Problem Solved [rofl2] aquias you were correct is was in a ZA setting for privacy. ZA added the router's IP address(192.168.1.1) to the list of sites automatically. I had to customize the settings by removing all the blocks for that address. I also needed to add the base IP address (192.168.1.0) to the list of sites and remove all its blocks as well. The router's homepage then displayed properly and I was able to configure and navigate it. I ran out of time before I could tweek it to determine exactly which block was the problem, but I plan on doing that eventually. As to why ZA spoofed the page ?!? It would have been alot easier to determine the problem if it just blocked the router's page all together. Thank you both for your suggestions. [spin]

If you choose to battle wits with the witless be prepared to lose.

[cheers]
 
Yay! I'm happy to hear you're up and running, and I agree I don't understand why ZA would display anything instead of giving you a denial or "Page cannot be loaded
 
Maybe it's possible you had a cached copy of the page. But regardless, glad you figured it out!

Computer/Network Technician
CCNA
 
LloydSev, I thought that too but I cleaned the cache and the page gets recreated. I would also think the cached copy would be identical to what I had the router set at and not have changed settings. The whole thing is just strange. [bugeyed]

If you choose to battle wits with the witless be prepared to lose.

[cheers]
 
strange indeed.. glad you figured it out!

Computer/Network Technician
CCNA
 
There is a bit of DNS cache poisoning going around. I thought I had seen that ZA was one of the products vulnerable to that, but I do know for a fact that Symantec's products were found to be vulnerable back in July and attackers have been exploiting that recently. Make sure ZA is up-to-date.

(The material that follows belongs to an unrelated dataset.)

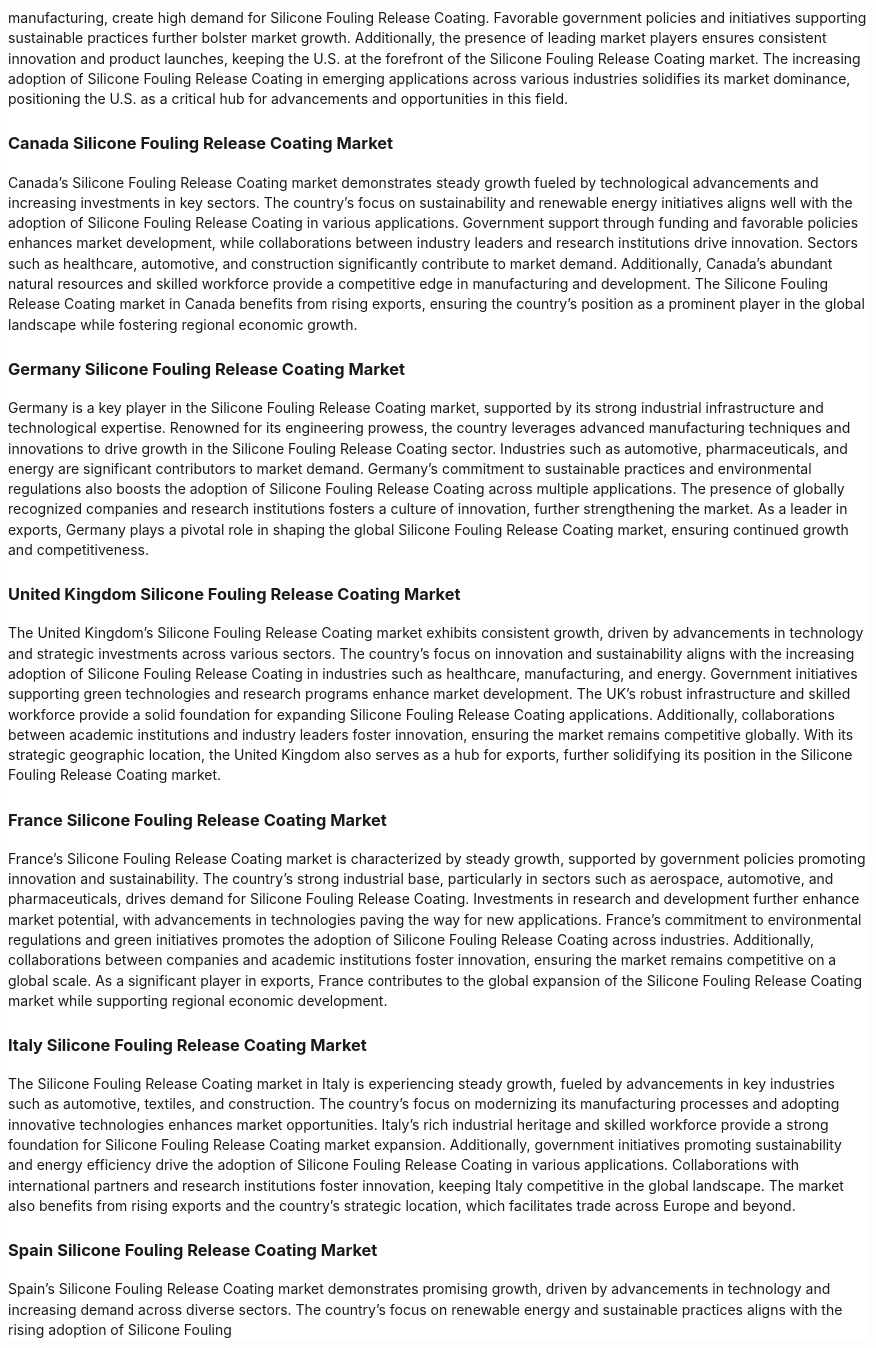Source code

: manufacturing, create high demand for Silicone Fouling Release Coating. Favorable government policies and initiatives supporting sustainable practices further bolster market growth. Additionally, the presence of leading market players ensures consistent innovation and product launches, keeping the U.S. at the forefront of the Silicone Fouling Release Coating market. The increasing adoption of Silicone Fouling Release Coating in emerging applications across various industries solidifies its market dominance, positioning the U.S. as a critical hub for advancements and opportunities in this field.</p><h3>Canada Silicone Fouling Release Coating Market</h3><p>Canada&rsquo;s Silicone Fouling Release Coating market demonstrates steady growth fueled by technological advancements and increasing investments in key sectors. The country&rsquo;s focus on sustainability and renewable energy initiatives aligns well with the adoption of Silicone Fouling Release Coating in various applications. Government support through funding and favorable policies enhances market development, while collaborations between industry leaders and research institutions drive innovation. Sectors such as healthcare, automotive, and construction significantly contribute to market demand. Additionally, Canada&rsquo;s abundant natural resources and skilled workforce provide a competitive edge in manufacturing and development. The Silicone Fouling Release Coating market in Canada benefits from rising exports, ensuring the country&rsquo;s position as a prominent player in the global landscape while fostering regional economic growth.</p><h3>Germany Silicone Fouling Release Coating Market</h3><p>Germany is a key player in the Silicone Fouling Release Coating market, supported by its strong industrial infrastructure and technological expertise. Renowned for its engineering prowess, the country leverages advanced manufacturing techniques and innovations to drive growth in the Silicone Fouling Release Coating sector. Industries such as automotive, pharmaceuticals, and energy are significant contributors to market demand. Germany&rsquo;s commitment to sustainable practices and environmental regulations also boosts the adoption of Silicone Fouling Release Coating across multiple applications. The presence of globally recognized companies and research institutions fosters a culture of innovation, further strengthening the market. As a leader in exports, Germany plays a pivotal role in shaping the global Silicone Fouling Release Coating market, ensuring continued growth and competitiveness.</p><h3>United Kingdom Silicone Fouling Release Coating Market</h3><p>The United Kingdom&rsquo;s Silicone Fouling Release Coating market exhibits consistent growth, driven by advancements in technology and strategic investments across various sectors. The country&rsquo;s focus on innovation and sustainability aligns with the increasing adoption of Silicone Fouling Release Coating in industries such as healthcare, manufacturing, and energy. Government initiatives supporting green technologies and research programs enhance market development. The UK&rsquo;s robust infrastructure and skilled workforce provide a solid foundation for expanding Silicone Fouling Release Coating applications. Additionally, collaborations between academic institutions and industry leaders foster innovation, ensuring the market remains competitive globally. With its strategic geographic location, the United Kingdom also serves as a hub for exports, further solidifying its position in the Silicone Fouling Release Coating market.</p><h3>France Silicone Fouling Release Coating Market</h3><p>France&rsquo;s Silicone Fouling Release Coating market is characterized by steady growth, supported by government policies promoting innovation and sustainability. The country&rsquo;s strong industrial base, particularly in sectors such as aerospace, automotive, and pharmaceuticals, drives demand for Silicone Fouling Release Coating. Investments in research and development further enhance market potential, with advancements in technologies paving the way for new applications. France&rsquo;s commitment to environmental regulations and green initiatives promotes the adoption of Silicone Fouling Release Coating across industries. Additionally, collaborations between companies and academic institutions foster innovation, ensuring the market remains competitive on a global scale. As a significant player in exports, France contributes to the global expansion of the Silicone Fouling Release Coating market while supporting regional economic development.</p><h3>Italy Silicone Fouling Release Coating Market</h3><p>The Silicone Fouling Release Coating market in Italy is experiencing steady growth, fueled by advancements in key industries such as automotive, textiles, and construction. The country&rsquo;s focus on modernizing its manufacturing processes and adopting innovative technologies enhances market opportunities. Italy&rsquo;s rich industrial heritage and skilled workforce provide a strong foundation for Silicone Fouling Release Coating market expansion. Additionally, government initiatives promoting sustainability and energy efficiency drive the adoption of Silicone Fouling Release Coating in various applications. Collaborations with international partners and research institutions foster innovation, keeping Italy competitive in the global landscape. The market also benefits from rising exports and the country&rsquo;s strategic location, which facilitates trade across Europe and beyond.</p><h3>Spain Silicone Fouling Release Coating Market</h3><p>Spain&rsquo;s Silicone Fouling Release Coating market demonstrates promising growth, driven by advancements in technology and increasing demand across diverse sectors. The country&rsquo;s focus on renewable energy and sustainable practices aligns with the rising adoption of Silicone Fouling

----------------------------
"Will work for bandwidth" - Thinkgeek T-shirt
 
zone alarm isn't a dns server.. also, 192.168.0.0 is not a publicly routable network.

and the chances that the page it directed it to being a page showing the config window from his router he owns...

Computer/Network Technician
CCNA
 
I didn't say it was a DNS server. ;)


And I could keep going if you want me to. DNS cache poisoning doesn't affect just DNS servers. Now, let's assume for a minute that ZA was vulnerable (I still seem to recall seeing somewhere it was, several months ago), it would be very easy to do something like this.

----------------------------
"Will work for bandwidth" - Thinkgeek T-shirt
 
At any rate, the user seems to be fixed.

----------------------------
"Will work for bandwidth" - Thinkgeek T-shirt
 
And you are still of the impression that the cache poisoning happened to just point to another page that looked identical to his router's config page?

Regardless, I do not think Zone Alarm had a direct DNS poisoning problem, as it would have produced hits via google had it.